May 28, 2013 -
Front Section
Cassidy Turley, a leading commercial real estate services provider in the U.S., released their May Manhattan Market Report, which shows an upswing with 355,757 s/f of positive absorption in April leading to a drop in the availability rate to 11.7%. Interestingly, the largest decline in available space came from the class A market, which dropped to 12.4%. As a reflection, Midtown is experiencing a healthy resurgence, while Midtown South faltered slightly with Downtown remaining steady.
April was a great month for Midtown, posting 899,756 s/f of positive absorption, most of which can be attributed to significant leases that closed after the first quarter. The increase in activity resulted in the availability rate dropping to 11.8%, down 40 basis points from March. Class B asking rents continued to soar, up $1.01 to $52.69 per s/f, while class A asking rents crept up only $0.06 per s/f to $77.79.
Midtown South experienced a few missteps in April as the availability rate jumped 50 basis points to 9.5% the highest it has been in 17 months. Negative absorption of 397,200 s/f is a result of space added to the Flatiron/Union Square submarket at 114 Fifth Avenue. Despite an increase in availability, asking rents in class B soared to $59.79 per s/f, up $2.64, while class A asking rents increased $0.83 to $68.04 per s/f.

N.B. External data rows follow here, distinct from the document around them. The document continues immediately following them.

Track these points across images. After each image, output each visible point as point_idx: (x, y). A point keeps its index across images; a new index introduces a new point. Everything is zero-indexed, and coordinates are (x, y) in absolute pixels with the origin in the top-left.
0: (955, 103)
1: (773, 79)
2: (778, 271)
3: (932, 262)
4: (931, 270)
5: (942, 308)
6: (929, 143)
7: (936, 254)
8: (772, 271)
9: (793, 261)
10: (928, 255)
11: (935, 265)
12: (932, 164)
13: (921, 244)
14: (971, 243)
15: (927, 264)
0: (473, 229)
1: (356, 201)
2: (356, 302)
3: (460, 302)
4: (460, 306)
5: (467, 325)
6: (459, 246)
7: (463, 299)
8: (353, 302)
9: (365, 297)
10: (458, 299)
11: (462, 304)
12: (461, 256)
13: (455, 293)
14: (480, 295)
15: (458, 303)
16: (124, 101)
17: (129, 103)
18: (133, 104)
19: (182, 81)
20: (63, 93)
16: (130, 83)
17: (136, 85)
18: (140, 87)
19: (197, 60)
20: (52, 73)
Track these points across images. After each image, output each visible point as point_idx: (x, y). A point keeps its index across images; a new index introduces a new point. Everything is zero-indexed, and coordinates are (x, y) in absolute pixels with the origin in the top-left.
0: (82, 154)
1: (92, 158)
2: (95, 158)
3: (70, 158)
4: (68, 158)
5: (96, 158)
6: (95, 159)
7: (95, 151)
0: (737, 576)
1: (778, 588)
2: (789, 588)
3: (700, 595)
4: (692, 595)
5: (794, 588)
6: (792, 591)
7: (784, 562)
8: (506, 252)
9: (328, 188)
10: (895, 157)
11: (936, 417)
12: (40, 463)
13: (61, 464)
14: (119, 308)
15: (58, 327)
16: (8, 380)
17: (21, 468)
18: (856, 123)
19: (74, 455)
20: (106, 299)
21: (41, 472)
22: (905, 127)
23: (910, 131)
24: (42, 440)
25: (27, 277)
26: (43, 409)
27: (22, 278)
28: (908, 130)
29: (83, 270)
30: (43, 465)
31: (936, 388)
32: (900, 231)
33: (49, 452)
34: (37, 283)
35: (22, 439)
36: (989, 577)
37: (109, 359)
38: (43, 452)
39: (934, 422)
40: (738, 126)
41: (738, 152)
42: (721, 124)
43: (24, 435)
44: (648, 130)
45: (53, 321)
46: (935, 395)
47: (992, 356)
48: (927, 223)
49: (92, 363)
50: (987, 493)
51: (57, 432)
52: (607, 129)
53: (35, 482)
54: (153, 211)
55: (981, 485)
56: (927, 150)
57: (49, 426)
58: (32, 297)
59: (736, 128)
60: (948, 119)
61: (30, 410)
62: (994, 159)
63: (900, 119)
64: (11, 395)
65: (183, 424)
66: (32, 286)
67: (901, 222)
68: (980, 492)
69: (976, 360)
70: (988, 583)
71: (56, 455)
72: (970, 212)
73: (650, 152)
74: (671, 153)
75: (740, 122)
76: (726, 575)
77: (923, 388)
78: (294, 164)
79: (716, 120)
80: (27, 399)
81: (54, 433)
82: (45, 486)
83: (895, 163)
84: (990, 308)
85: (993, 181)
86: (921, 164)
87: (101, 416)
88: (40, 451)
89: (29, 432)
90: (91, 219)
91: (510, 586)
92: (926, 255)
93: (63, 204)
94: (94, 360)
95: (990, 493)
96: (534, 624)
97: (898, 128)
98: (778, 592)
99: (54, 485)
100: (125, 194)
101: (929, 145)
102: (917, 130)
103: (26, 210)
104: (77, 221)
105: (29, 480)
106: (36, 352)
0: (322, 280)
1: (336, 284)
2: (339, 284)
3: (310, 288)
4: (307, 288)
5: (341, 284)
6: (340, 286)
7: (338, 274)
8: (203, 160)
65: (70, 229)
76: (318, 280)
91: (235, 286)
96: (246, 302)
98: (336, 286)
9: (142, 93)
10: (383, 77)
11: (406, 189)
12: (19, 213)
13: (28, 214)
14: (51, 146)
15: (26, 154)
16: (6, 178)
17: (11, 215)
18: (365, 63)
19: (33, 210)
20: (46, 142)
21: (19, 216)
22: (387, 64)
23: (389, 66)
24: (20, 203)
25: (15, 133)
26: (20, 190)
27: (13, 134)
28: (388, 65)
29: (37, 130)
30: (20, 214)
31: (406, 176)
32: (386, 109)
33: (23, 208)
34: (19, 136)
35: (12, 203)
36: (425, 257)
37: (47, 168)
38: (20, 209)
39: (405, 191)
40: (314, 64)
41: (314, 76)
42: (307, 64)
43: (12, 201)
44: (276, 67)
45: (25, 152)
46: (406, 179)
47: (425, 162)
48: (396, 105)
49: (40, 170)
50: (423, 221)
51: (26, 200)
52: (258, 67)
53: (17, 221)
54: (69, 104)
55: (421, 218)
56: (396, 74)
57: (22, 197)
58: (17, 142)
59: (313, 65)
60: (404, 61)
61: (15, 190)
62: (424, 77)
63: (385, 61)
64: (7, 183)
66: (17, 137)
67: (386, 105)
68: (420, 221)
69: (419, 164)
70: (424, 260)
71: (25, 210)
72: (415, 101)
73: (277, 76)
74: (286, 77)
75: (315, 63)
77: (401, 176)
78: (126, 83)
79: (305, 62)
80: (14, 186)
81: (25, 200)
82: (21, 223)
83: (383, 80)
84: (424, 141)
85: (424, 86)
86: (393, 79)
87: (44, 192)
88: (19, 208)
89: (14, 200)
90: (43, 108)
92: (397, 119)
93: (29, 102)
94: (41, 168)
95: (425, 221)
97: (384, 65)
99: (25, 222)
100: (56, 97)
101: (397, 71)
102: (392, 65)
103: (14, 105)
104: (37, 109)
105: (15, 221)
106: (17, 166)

The good news for Downtown is demand remains high as tenants continue to seek value even though availability inched up in April by 10 basis points to 13.5%. Class A asking rents were up $0.81 per s/f to $53.42 and class B minimally edged up $0.03 to $36.08 per s/f, interestingly placing Downtown as the sole market where class A asking rents increased more than class B.
"Positive activity in Midtown demonstrates the resilience of the market while Midtown South is naturally experiencing a fluctuation due to new product," said Peter Hennessy, president, New York Tri-State Region Cassidy Turley. "Our clients benefit from our intimate understanding of the progression of the market and the impact to their long- and short-term real estate goals."